• [TO-DO ITEM]: The answer must be a single number: how many lines of the records below contain "APERTURE".

• [EXCERPTED RECORDS]:
==*==

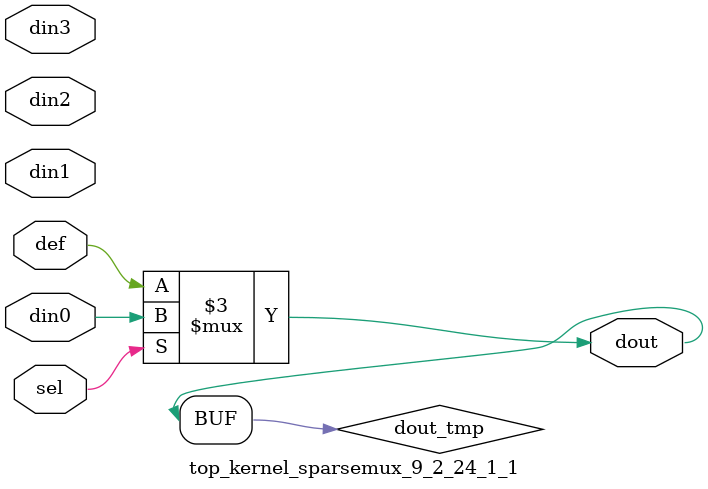
<source format=v>
`timescale 1ns / 1ps

module top_kernel_sparsemux_9_2_24_1_1 (din0,din1,din2,din3,def,sel,dout);

parameter din0_WIDTH = 1;

parameter din1_WIDTH = 1;

parameter din2_WIDTH = 1;

parameter din3_WIDTH = 1;

parameter def_WIDTH = 1;
parameter sel_WIDTH = 1;
parameter dout_WIDTH = 1;

parameter [sel_WIDTH-1:0] CASE0 = 1;

parameter [sel_WIDTH-1:0] CASE1 = 1;

parameter [sel_WIDTH-1:0] CASE2 = 1;

parameter [sel_WIDTH-1:0] CASE3 = 1;

parameter ID = 1;
parameter NUM_STAGE = 1;



input [din0_WIDTH-1:0] din0;

input [din1_WIDTH-1:0] din1;

input [din2_WIDTH-1:0] din2;

input [din3_WIDTH-1:0] din3;

input [def_WIDTH-1:0] def;
input [sel_WIDTH-1:0] sel;

output [dout_WIDTH-1:0] dout;



reg [dout_WIDTH-1:0] dout_tmp;


always @ (*) begin
(* parallel_case *) case (sel)
    
    CASE0 : dout_tmp = din0;
    
    CASE1 : dout_tmp = din1;
    
    CASE2 : dout_tmp = din2;
    
    CASE3 : dout_tmp = din3;
    
    default : dout_tmp = def;
endcase
end


assign dout = dout_tmp;



endmodule

</source>
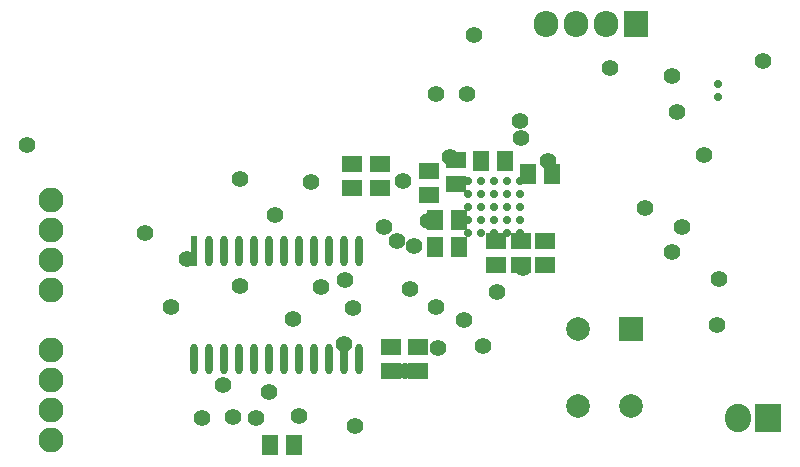
<source format=gbs>
G04*
G04 #@! TF.GenerationSoftware,Altium Limited,Altium Designer,22.2.1 (43)*
G04*
G04 Layer_Color=16711935*
%FSLAX25Y25*%
%MOIN*%
G70*
G04*
G04 #@! TF.SameCoordinates,3A658960-9040-4E96-AE8A-DEED508C0D5D*
G04*
G04*
G04 #@! TF.FilePolarity,Negative*
G04*
G01*
G75*
%ADD37R,0.07100X0.05800*%
%ADD40R,0.05800X0.07100*%
%ADD50R,0.08674X0.09461*%
%ADD51O,0.08674X0.09461*%
%ADD52C,0.07874*%
%ADD53R,0.07874X0.07874*%
%ADD54O,0.08280X0.08674*%
%ADD55R,0.08280X0.08674*%
%ADD56C,0.08280*%
%ADD57C,0.05524*%
%ADD58C,0.02769*%
%ADD73R,0.02389X0.10228*%
G04:AMPARAMS|DCode=74|XSize=102.28mil|YSize=23.89mil|CornerRadius=11.95mil|HoleSize=0mil|Usage=FLASHONLY|Rotation=270.000|XOffset=0mil|YOffset=0mil|HoleType=Round|Shape=RoundedRectangle|*
%AMROUNDEDRECTD74*
21,1,0.10228,0.00000,0,0,270.0*
21,1,0.07839,0.02389,0,0,270.0*
1,1,0.02389,0.00000,-0.03919*
1,1,0.02389,0.00000,0.03919*
1,1,0.02389,0.00000,0.03919*
1,1,0.02389,0.00000,-0.03919*
%
%ADD74ROUNDEDRECTD74*%
D37*
X311811Y178347D02*
D03*
Y170346D02*
D03*
X321260Y170410D02*
D03*
Y178410D02*
D03*
X346457Y179590D02*
D03*
Y171590D02*
D03*
X337402Y168047D02*
D03*
Y176047D02*
D03*
X359842Y144882D02*
D03*
Y152882D02*
D03*
X368110Y144819D02*
D03*
Y152819D02*
D03*
X375984Y144819D02*
D03*
Y152819D02*
D03*
X333858Y117386D02*
D03*
Y109386D02*
D03*
X324803Y117386D02*
D03*
Y109386D02*
D03*
D40*
X354661Y179528D02*
D03*
X362661D02*
D03*
X378410Y175197D02*
D03*
X370409D02*
D03*
X339307Y159843D02*
D03*
X347307D02*
D03*
X339307Y150787D02*
D03*
X347307D02*
D03*
X284583Y84646D02*
D03*
X292583D02*
D03*
D50*
X450394Y93701D02*
D03*
D51*
X440394D02*
D03*
D52*
X404921Y97638D02*
D03*
X387205D02*
D03*
Y123228D02*
D03*
D53*
X404921D02*
D03*
D54*
X376299Y225197D02*
D03*
X386299D02*
D03*
X396299D02*
D03*
D55*
X406299D02*
D03*
D56*
X211417Y136535D02*
D03*
Y146535D02*
D03*
Y156535D02*
D03*
Y166535D02*
D03*
Y86535D02*
D03*
Y96535D02*
D03*
Y106535D02*
D03*
Y116535D02*
D03*
D57*
X274410Y173228D02*
D03*
X328740Y172835D02*
D03*
X298031Y172441D02*
D03*
X292126Y126772D02*
D03*
X309055Y118504D02*
D03*
X284016Y102362D02*
D03*
X301575Y137402D02*
D03*
X256693Y146850D02*
D03*
X429134Y181496D02*
D03*
X421747Y157383D02*
D03*
X377067Y179528D02*
D03*
X279921Y93701D02*
D03*
X294094Y94488D02*
D03*
X286221Y161417D02*
D03*
X242913Y155512D02*
D03*
X274410Y137795D02*
D03*
X309449Y139764D02*
D03*
X349213Y126378D02*
D03*
X339764Y130709D02*
D03*
X331102Y136614D02*
D03*
X340551Y116929D02*
D03*
X329528Y109449D02*
D03*
X418504Y149213D02*
D03*
X434252Y140157D02*
D03*
X352362Y221260D02*
D03*
X350000Y201776D02*
D03*
X203543Y184646D02*
D03*
X418504Y207681D02*
D03*
X448819Y212598D02*
D03*
X420079Y195870D02*
D03*
X433398Y124736D02*
D03*
X367704Y192702D02*
D03*
X368110Y187008D02*
D03*
X326772Y152756D02*
D03*
X322441Y157480D02*
D03*
X332563Y150995D02*
D03*
X337000Y159358D02*
D03*
X359941Y135827D02*
D03*
X397638Y210236D02*
D03*
X375654Y144819D02*
D03*
X339764Y201575D02*
D03*
X355512Y117717D02*
D03*
X368898Y143701D02*
D03*
X409449Y163779D02*
D03*
X311988Y130532D02*
D03*
X251575Y130709D02*
D03*
X261811Y93701D02*
D03*
X272047Y94095D02*
D03*
X312598Y90945D02*
D03*
X268898Y104724D02*
D03*
X344488Y180709D02*
D03*
D58*
X367717Y155512D02*
D03*
X363386D02*
D03*
X359055D02*
D03*
X354724D02*
D03*
X350394D02*
D03*
X367717Y159843D02*
D03*
X363386D02*
D03*
X359055D02*
D03*
X354724D02*
D03*
X350394D02*
D03*
X367717Y164173D02*
D03*
X363386D02*
D03*
X359055D02*
D03*
X354724D02*
D03*
X350394D02*
D03*
X367717Y168504D02*
D03*
X363386D02*
D03*
X359055D02*
D03*
X354724D02*
D03*
X350394D02*
D03*
X367717Y172835D02*
D03*
X363386D02*
D03*
X359055D02*
D03*
X354724D02*
D03*
X350394D02*
D03*
X433858Y200591D02*
D03*
Y204921D02*
D03*
D73*
X258937Y149433D02*
D03*
D74*
X263937D02*
D03*
X268937D02*
D03*
X273937D02*
D03*
X278937D02*
D03*
X283937D02*
D03*
X288937D02*
D03*
X293937D02*
D03*
X298937D02*
D03*
X303937D02*
D03*
X308937D02*
D03*
X313937D02*
D03*
Y113386D02*
D03*
X308937D02*
D03*
X303937D02*
D03*
X298937D02*
D03*
X293937D02*
D03*
X288937D02*
D03*
X283937D02*
D03*
X278937D02*
D03*
X273937D02*
D03*
X268937D02*
D03*
X263937D02*
D03*
X258937D02*
D03*
M02*

</source>
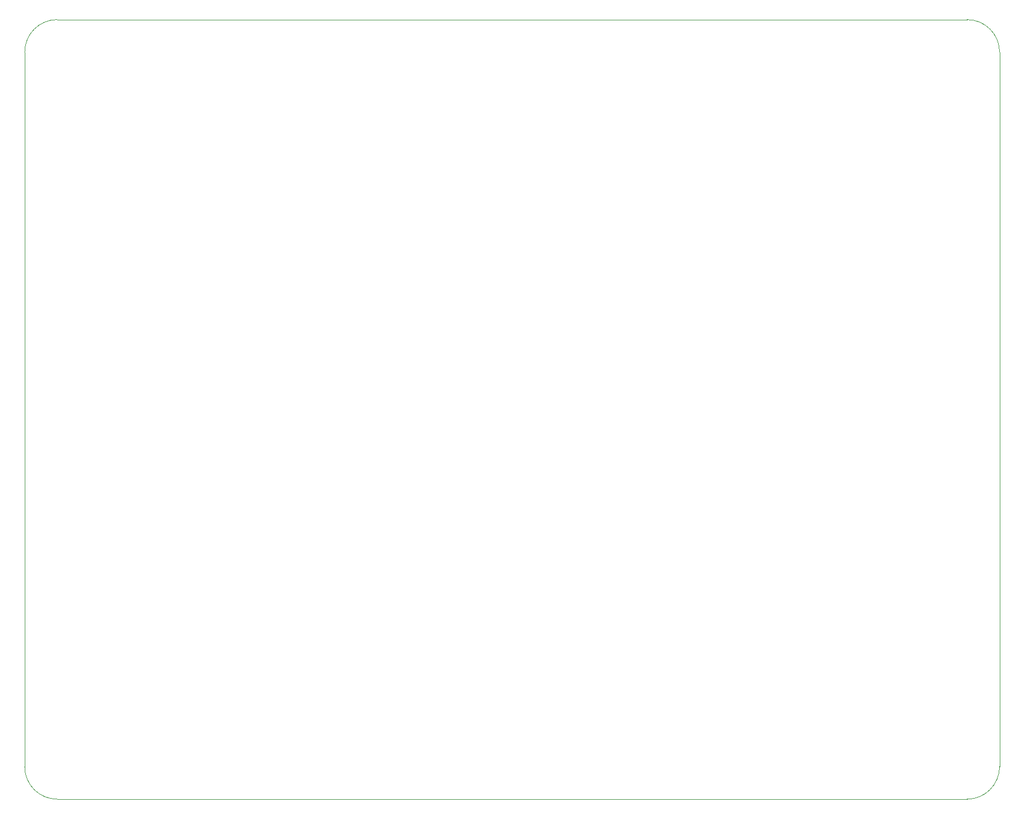
<source format=gbr>
%TF.GenerationSoftware,KiCad,Pcbnew,9.0.2*%
%TF.CreationDate,2025-07-27T13:17:30+02:00*%
%TF.ProjectId,HydrogelBioprinter,48796472-6f67-4656-9c42-696f7072696e,rev?*%
%TF.SameCoordinates,Original*%
%TF.FileFunction,Profile,NP*%
%FSLAX46Y46*%
G04 Gerber Fmt 4.6, Leading zero omitted, Abs format (unit mm)*
G04 Created by KiCad (PCBNEW 9.0.2) date 2025-07-27 13:17:30*
%MOMM*%
%LPD*%
G01*
G04 APERTURE LIST*
%TA.AperFunction,Profile*%
%ADD10C,0.100000*%
%TD*%
G04 APERTURE END LIST*
D10*
X73000000Y-152500000D02*
G75*
G02*
X68000000Y-147500000I0J5000000D01*
G01*
X68000000Y-37500000D02*
G75*
G02*
X73000000Y-32500000I5000000J0D01*
G01*
X213000000Y-32500000D02*
G75*
G02*
X218000000Y-37500000I0J-5000000D01*
G01*
X73000000Y-32500000D02*
X213000000Y-32500000D01*
X218000000Y-147500000D02*
G75*
G02*
X213000000Y-152500000I-5000000J0D01*
G01*
X68000000Y-147500000D02*
X68000000Y-37500000D01*
X213000000Y-152500000D02*
X73000000Y-152500000D01*
X218000000Y-37500000D02*
X218000000Y-147500000D01*
M02*

</source>
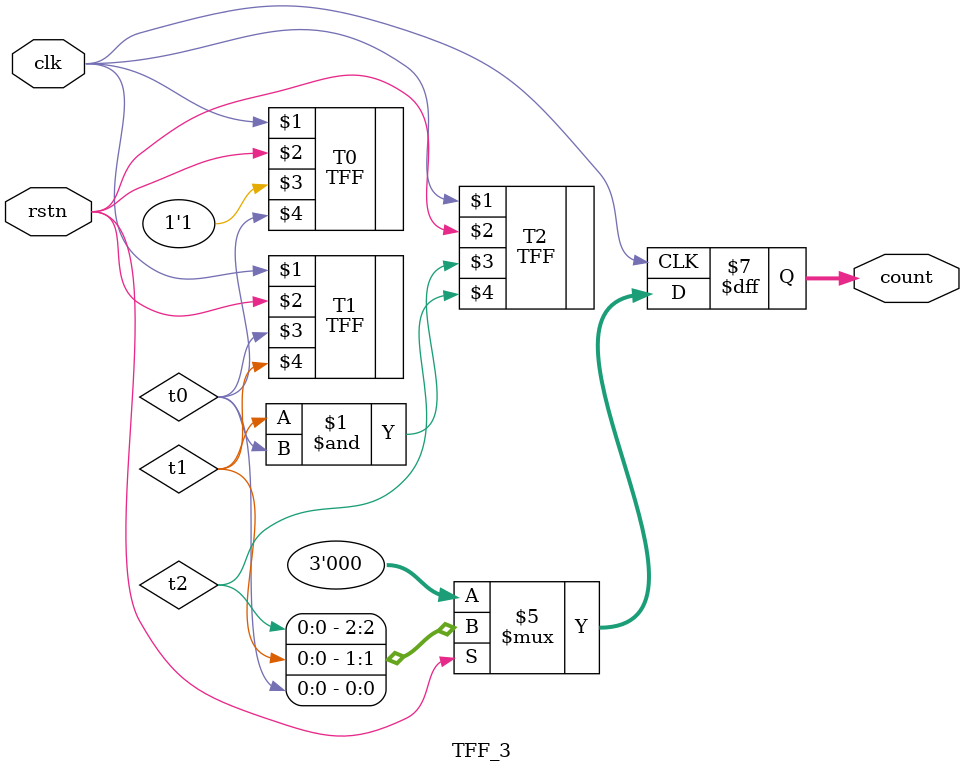
<source format=v>
`timescale 1ns / 1ps


module TFF_3( input clk, rstn, output reg [2:0] count);
  wire t0, t1, t2;
  
  TFF T0 (clk, rstn, 1'b1, t0);
  TFF T1 (clk, rstn, t0, t1);
  TFF T2 (clk, rstn, t1&t0, t2);
  
  always @(posedge clk) 
    begin
      if (!rstn) 
        count <= 3'b000;
      else
        count <= {t2, t1, t0};
    end
endmodule

</source>
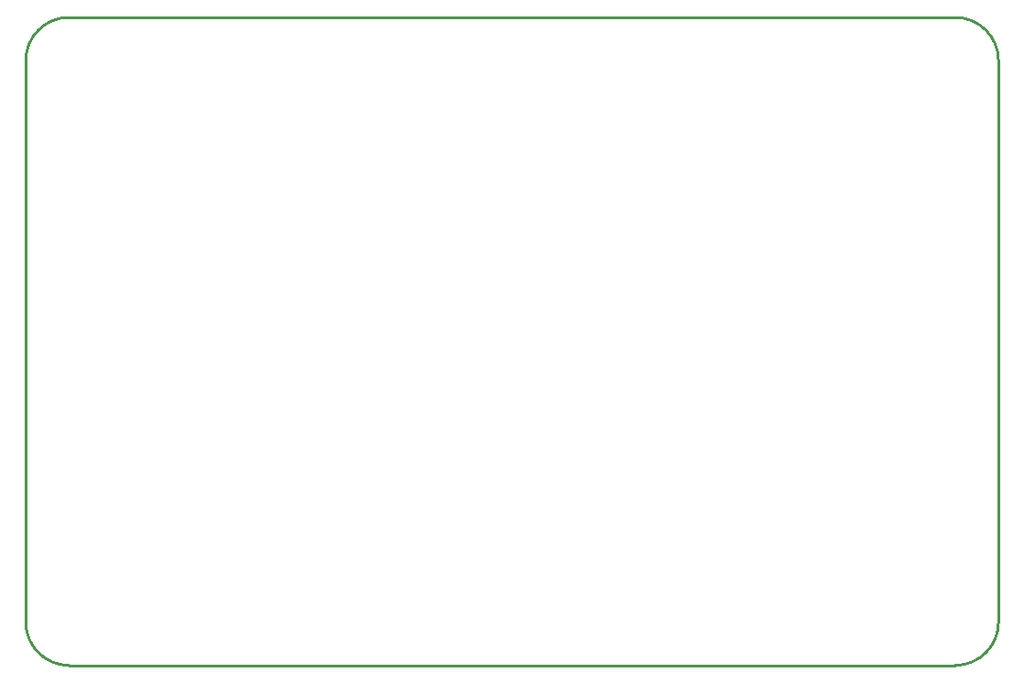
<source format=gko>
G04 Layer: BoardOutlineLayer*
G04 EasyEDA v6.5.42, 2024-06-14 15:22:09*
G04 c9938f0327494006b7a6d6c27fb59d3d,4a14f3a30ed8491299e35303af45cd9c,10*
G04 Gerber Generator version 0.2*
G04 Scale: 100 percent, Rotated: No, Reflected: No *
G04 Dimensions in millimeters *
G04 leading zeros omitted , absolute positions ,4 integer and 5 decimal *
%FSLAX45Y45*%
%MOMM*%

%ADD10C,0.2540*%
D10*
X-5399989Y6599986D02*
G01*
X2799994Y6599986D01*
X-5799988Y999997D02*
G01*
X-5799988Y6199987D01*
X2799994Y599998D02*
G01*
X-5399989Y599998D01*
X3199993Y6199987D02*
G01*
X3199993Y999997D01*
G75*
G01*
X2799994Y6599987D02*
G02*
X3199994Y6199988I0J-399999D01*
G75*
G01*
X3199994Y999998D02*
G02*
X2799994Y599999I-400000J0D01*
G75*
G01*
X-5399989Y599999D02*
G02*
X-5799988Y999998I0J399999D01*
G75*
G01*
X-5799988Y6199988D02*
G02*
X-5399989Y6599987I399999J0D01*

%LPD*%
M02*

</source>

==*==

• [ANSWER BOX]: 2